Des « créneaux » d’arrêt de la machine étaient d’ailleurs ponctuellement mis en place pendant le chantier et les salariés étaient « formés » à sa mise en marche, a assuré Benjamin Gauchenot.

« L’environnement direct » du chantier n’a de toute façon « pas évolué » entre les différentes phases des travaux, ce qui explique que le plan de prévention n’a pas été « mis à jour », a abondé Christophe Ridard, cogérant de l’entreprise Elitel Energies.

Reste que les deux entreprises ont une « culture de la sécurité » et avaient les « outils juridiques et pragmatiques » pour éviter cet accident, a souligné la procureure de la République.

« On n’imagine pas une seule seconde qu’on puisse mourir au travail »

Le plan de prévention des risques n’était en définitive « pas suffisant » et ne répondait pas aux « exigences du Code du travail », a estimé la magistrate.

Elle a donc requis la condamnation de M-Extend à une amende de 240 000 euros et Elitel Energies à une amende de 270 000 euros, notamment pour « homicide involontaire ».

« Cela semble évident pour tout le monde qu’il aurait fallu que ce convoyeur soit interrompu », a appuyé Me Quentin Blanchet-Magon, l’avocat de la mère et des sœurs de Tennessee, décrit par ses proches comme un jeune homme « serviable », « dévoué » et « travailleur ».

« Tous autant qu’on est, on n’imagine pas une seule seconde qu’on puisse mourir au travail », a insisté l’avocat.

Verdict mi-décembre

Ce dernier a donc réclamé la condamnation solidaire des deux entreprises à verser à ses clientes une première « provision » de 20 000 euros pour leur « préjudice moral » et 800 euros de frais d’avocat pour chacune des sociétés.

Il a également demandé 50 000 euros de dommages et intérêts au titre des « souffrances endurées » de Tennessee de son vivant et 10 000 au titre de son « préjudice d’angoisse de mort imminente ».

L’avocat d’Elitel Energies a estimé pour sa part que la « sévérité » des peines requises par le parquet « ne va pas réformer profondément le monde du travail ».

Pour Me William Pineau, les dirigeants de l’entreprise n’ont pas « laissé glisser des situations scabreuses ou porteuses de danger » et n’ont pas « décidé, pour des raisons de rentabilité, de passer outre » : ils n’ont « tout simplement pas suffisamment bien vu » les risques, alors que l’environnement du travail ne présentait « pas de réel danger la plupart du temps ».

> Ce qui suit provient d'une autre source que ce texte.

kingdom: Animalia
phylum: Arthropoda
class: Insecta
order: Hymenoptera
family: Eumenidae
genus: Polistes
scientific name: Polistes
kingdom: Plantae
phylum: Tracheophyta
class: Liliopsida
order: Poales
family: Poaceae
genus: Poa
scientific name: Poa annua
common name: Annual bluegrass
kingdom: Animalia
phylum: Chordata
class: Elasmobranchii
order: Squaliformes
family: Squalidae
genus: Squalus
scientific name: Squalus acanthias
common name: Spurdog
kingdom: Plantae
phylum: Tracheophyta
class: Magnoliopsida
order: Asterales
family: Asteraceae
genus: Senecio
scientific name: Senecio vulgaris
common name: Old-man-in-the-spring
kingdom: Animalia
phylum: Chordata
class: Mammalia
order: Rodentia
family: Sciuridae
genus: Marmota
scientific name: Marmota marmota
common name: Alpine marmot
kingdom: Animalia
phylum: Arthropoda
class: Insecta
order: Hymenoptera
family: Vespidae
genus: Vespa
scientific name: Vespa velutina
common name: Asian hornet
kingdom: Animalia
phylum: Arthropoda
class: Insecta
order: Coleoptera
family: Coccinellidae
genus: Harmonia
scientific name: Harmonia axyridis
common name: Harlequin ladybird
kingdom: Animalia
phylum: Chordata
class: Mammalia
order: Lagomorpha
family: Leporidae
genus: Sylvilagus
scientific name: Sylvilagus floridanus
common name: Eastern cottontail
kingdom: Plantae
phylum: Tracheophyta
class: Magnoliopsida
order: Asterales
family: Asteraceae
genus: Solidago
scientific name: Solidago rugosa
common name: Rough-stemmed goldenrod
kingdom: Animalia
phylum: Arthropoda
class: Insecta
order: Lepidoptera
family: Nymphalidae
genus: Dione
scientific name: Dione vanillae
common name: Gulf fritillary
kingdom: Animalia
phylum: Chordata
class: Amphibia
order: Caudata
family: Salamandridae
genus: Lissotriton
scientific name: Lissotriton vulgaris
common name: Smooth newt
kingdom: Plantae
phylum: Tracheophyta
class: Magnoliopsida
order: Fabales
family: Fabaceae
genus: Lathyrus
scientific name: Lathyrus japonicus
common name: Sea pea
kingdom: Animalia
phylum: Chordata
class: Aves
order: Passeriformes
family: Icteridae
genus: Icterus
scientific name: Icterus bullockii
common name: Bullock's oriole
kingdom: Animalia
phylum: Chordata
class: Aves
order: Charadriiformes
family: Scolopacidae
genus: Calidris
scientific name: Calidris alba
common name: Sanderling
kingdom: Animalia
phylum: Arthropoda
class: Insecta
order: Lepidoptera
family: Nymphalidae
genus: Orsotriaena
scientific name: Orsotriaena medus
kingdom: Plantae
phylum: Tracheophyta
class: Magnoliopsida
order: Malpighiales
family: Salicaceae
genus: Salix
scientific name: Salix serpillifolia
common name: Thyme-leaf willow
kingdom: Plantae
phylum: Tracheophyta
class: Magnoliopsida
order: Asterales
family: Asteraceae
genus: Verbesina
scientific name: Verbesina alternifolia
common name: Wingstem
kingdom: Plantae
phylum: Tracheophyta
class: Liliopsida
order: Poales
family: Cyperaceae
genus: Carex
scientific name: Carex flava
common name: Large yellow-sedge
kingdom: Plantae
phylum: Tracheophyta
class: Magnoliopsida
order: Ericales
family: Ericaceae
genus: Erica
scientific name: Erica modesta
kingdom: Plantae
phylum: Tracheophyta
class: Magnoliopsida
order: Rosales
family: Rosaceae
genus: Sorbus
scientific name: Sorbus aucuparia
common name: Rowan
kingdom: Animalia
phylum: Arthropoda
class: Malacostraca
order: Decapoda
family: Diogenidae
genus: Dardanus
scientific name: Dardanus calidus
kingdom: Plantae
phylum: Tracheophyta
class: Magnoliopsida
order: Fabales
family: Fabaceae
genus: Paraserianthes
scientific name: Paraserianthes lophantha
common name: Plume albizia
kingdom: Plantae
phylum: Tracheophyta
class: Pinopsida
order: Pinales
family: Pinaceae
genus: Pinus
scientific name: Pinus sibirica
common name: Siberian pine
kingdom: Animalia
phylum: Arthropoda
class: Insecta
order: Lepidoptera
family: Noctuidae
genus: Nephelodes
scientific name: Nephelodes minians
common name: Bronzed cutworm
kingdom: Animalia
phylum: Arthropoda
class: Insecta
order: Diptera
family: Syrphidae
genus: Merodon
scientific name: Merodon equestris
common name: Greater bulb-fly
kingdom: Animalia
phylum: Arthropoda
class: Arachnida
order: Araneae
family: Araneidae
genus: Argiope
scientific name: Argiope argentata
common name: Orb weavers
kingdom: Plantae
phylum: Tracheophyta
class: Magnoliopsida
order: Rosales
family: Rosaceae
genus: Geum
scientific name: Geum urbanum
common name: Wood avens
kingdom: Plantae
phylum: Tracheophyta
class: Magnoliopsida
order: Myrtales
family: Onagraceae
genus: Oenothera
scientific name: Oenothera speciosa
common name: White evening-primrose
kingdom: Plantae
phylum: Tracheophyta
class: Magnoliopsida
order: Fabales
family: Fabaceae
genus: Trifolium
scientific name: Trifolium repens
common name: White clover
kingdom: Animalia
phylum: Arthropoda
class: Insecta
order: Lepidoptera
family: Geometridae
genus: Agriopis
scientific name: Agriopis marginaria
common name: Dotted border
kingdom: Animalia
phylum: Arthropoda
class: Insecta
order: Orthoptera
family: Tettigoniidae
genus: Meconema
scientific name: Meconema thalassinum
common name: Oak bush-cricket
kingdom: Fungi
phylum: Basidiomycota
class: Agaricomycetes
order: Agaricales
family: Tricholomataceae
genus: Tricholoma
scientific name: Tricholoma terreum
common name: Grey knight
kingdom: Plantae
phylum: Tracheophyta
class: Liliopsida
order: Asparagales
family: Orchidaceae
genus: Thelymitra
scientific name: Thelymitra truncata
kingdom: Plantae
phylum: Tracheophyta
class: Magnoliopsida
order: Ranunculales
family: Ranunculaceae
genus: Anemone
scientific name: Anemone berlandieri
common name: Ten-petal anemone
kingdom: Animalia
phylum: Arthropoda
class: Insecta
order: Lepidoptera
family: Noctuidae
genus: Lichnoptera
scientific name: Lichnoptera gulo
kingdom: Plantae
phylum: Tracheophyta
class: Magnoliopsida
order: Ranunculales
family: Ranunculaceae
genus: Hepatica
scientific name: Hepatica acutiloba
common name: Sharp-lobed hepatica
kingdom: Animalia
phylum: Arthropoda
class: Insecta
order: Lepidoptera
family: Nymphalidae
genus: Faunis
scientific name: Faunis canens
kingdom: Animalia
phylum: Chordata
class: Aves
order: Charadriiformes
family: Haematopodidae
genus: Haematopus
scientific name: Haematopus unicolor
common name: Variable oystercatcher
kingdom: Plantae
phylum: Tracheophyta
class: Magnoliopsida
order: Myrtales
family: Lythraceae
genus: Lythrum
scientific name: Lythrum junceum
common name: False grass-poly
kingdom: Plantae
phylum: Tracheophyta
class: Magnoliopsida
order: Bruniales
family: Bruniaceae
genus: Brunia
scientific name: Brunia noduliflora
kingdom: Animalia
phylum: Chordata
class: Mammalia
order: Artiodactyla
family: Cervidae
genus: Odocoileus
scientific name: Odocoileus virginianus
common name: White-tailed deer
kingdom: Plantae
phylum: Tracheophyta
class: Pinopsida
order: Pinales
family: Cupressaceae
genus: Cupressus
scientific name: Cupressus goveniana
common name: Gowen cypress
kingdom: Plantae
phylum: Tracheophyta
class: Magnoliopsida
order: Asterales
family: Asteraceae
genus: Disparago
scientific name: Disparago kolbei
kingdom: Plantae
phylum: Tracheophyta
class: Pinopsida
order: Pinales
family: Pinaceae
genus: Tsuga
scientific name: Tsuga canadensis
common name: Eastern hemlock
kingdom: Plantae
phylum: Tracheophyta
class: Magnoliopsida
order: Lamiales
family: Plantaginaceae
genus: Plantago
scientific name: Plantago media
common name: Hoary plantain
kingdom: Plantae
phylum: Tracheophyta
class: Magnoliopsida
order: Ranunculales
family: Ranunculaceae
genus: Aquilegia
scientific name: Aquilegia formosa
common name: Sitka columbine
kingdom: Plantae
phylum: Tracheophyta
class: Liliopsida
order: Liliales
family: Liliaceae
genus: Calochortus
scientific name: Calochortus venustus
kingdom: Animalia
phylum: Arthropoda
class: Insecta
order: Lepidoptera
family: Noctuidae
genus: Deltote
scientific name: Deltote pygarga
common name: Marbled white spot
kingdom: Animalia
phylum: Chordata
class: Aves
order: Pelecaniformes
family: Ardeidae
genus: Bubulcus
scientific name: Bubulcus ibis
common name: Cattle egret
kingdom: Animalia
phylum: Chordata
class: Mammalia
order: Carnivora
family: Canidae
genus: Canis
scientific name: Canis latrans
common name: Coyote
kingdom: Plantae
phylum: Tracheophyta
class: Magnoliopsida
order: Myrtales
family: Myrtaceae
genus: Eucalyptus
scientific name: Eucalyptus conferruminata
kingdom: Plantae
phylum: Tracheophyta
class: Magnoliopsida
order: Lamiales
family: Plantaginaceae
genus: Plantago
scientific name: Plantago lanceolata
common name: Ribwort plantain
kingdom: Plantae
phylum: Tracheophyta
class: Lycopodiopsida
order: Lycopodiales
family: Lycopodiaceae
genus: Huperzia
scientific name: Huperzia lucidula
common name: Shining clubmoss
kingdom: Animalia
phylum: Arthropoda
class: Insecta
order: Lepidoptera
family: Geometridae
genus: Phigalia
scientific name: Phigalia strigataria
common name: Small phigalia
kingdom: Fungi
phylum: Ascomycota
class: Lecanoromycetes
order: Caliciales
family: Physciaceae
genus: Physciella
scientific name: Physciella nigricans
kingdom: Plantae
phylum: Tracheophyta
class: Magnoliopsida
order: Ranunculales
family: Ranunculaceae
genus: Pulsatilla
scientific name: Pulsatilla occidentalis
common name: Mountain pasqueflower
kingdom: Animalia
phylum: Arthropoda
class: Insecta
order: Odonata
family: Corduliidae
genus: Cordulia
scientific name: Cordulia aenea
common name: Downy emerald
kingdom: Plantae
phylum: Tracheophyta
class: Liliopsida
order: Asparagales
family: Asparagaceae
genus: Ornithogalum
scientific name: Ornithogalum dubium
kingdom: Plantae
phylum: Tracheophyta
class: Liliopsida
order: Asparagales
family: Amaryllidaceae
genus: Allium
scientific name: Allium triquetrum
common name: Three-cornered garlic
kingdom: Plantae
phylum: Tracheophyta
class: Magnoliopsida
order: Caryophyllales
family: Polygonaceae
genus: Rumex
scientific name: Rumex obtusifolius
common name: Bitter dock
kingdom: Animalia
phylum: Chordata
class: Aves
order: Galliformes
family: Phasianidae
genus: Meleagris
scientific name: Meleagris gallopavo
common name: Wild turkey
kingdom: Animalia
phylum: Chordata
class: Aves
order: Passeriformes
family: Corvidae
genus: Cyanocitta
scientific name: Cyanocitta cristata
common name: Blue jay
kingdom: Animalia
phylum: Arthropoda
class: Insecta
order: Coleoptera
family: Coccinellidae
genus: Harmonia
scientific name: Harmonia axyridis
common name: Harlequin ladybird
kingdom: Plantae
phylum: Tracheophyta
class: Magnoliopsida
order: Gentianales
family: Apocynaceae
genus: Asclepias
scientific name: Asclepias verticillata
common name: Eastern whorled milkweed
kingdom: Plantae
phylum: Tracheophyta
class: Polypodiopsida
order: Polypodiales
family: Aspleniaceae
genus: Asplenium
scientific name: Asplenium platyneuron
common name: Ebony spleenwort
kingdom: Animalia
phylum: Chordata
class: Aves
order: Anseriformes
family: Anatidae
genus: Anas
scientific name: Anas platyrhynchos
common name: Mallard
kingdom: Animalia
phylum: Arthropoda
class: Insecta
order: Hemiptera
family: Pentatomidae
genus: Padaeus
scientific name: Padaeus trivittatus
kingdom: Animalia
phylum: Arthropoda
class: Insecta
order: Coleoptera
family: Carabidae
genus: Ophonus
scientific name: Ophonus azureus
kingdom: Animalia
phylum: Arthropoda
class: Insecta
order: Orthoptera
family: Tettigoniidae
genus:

L’avocate de l’entreprise M-Extend a rappelé quant à elle « tout ce qui a pu être déployé tout au long de ces années de travaux » pour « faire vivre » le plan de prévention des risques professionnels : des « réunions de chantier », des « échanges réguliers » entre entreprises et avec les salariés…

« On n’a pas oublié, on n’a pas négligé, on a alerté tout un chacun sur les dangers que présente le travail avec un convoyeur », a conclu Me Élodie Stierlen.

Le tribunal correctionnel de Rennes, qui a mis sa décision en délibéré, rendra son jugement dans une dizaine de jours.